▶ [WHAT THE TASK REQUIRES]
State the number of lines in the records underneath where the word "down" turns up, and say nothing else.

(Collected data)
Start of Block

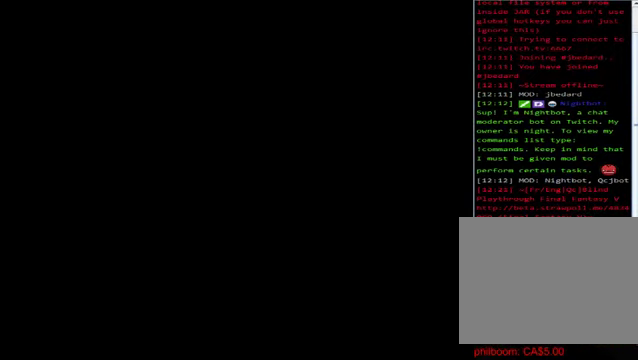
{"buttons": [], "left_stick": "down", "events": [[360, "left_stick", "down"]]}
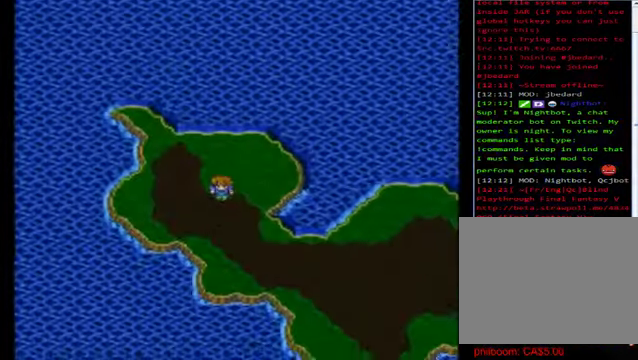
{"buttons": [], "left_stick": "right", "events": [[360, "left_stick", "down-right"], [480, "left_stick", "right"]]}
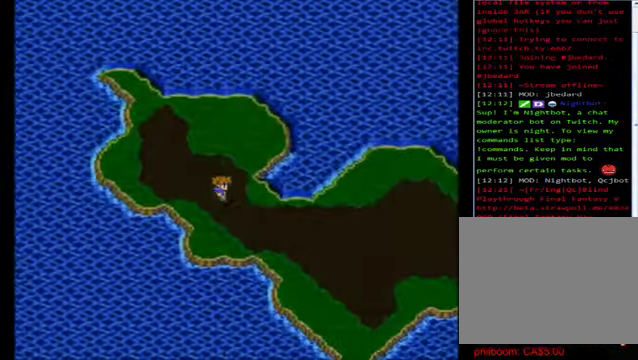
{"buttons": [], "left_stick": "down-right", "events": [[480, "left_stick", "down-right"]]}
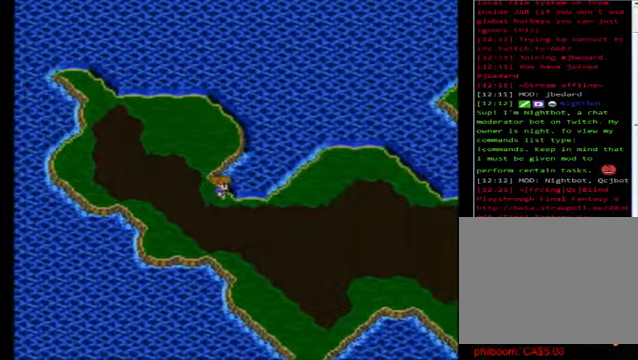
{"buttons": [], "left_stick": "right", "events": [[120, "left_stick", "down"], [440, "left_stick", "right"]]}
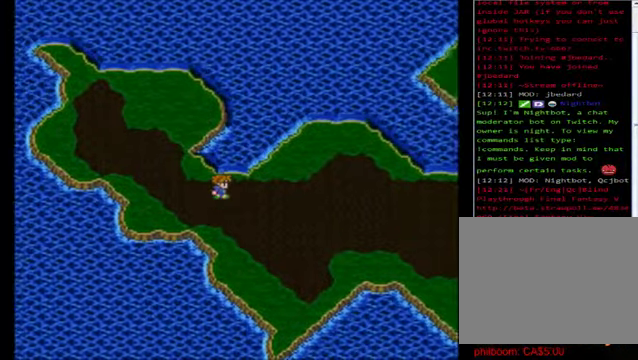
{"buttons": [], "left_stick": "right", "events": []}
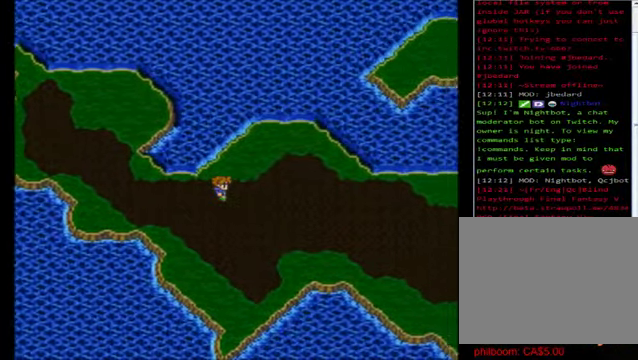
{"buttons": [], "left_stick": "right", "events": []}
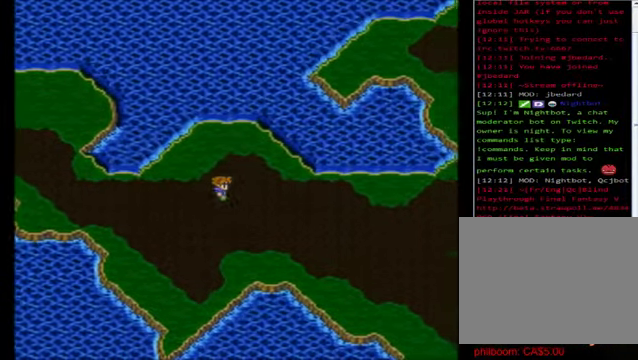
{"buttons": [], "left_stick": "right", "events": []}
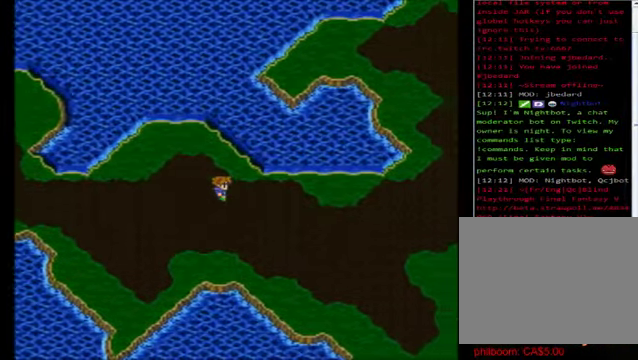
{"buttons": [], "left_stick": "right", "events": []}
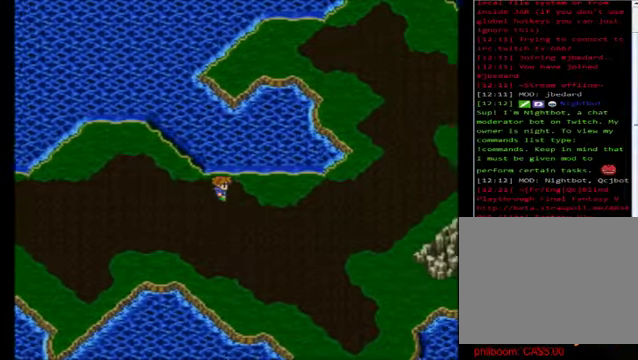
{"buttons": [], "left_stick": "right", "events": []}
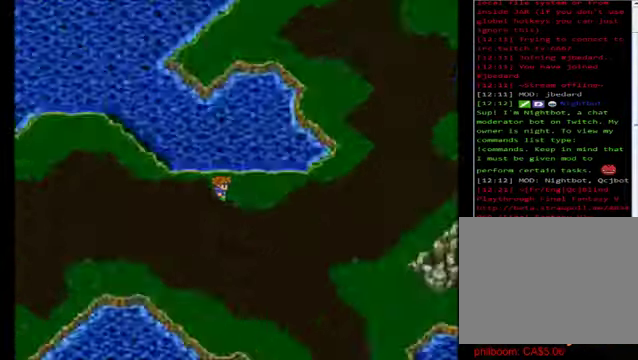
{"buttons": [], "left_stick": "center", "events": [[200, "left_stick", "center"]]}
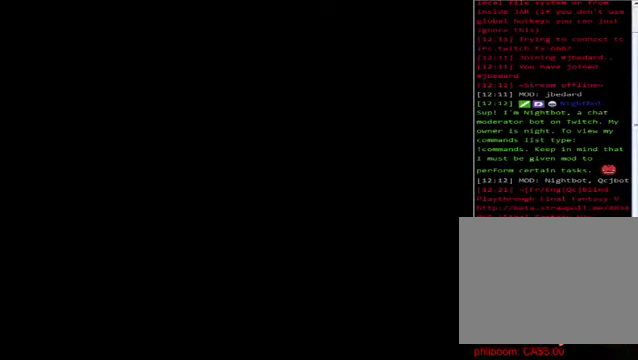
{"buttons": [], "left_stick": "center", "events": []}
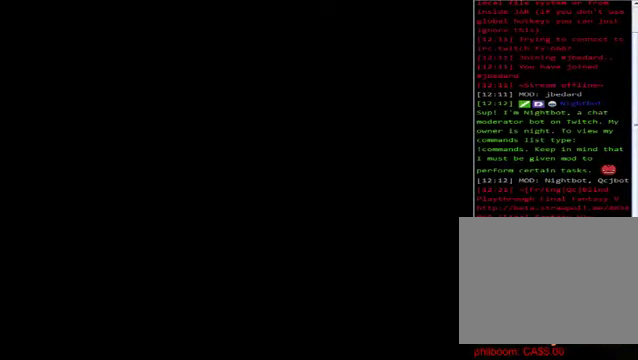
{"buttons": [], "left_stick": "center", "events": []}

End of Block

▶ [WRITTEN RESPONSE]
4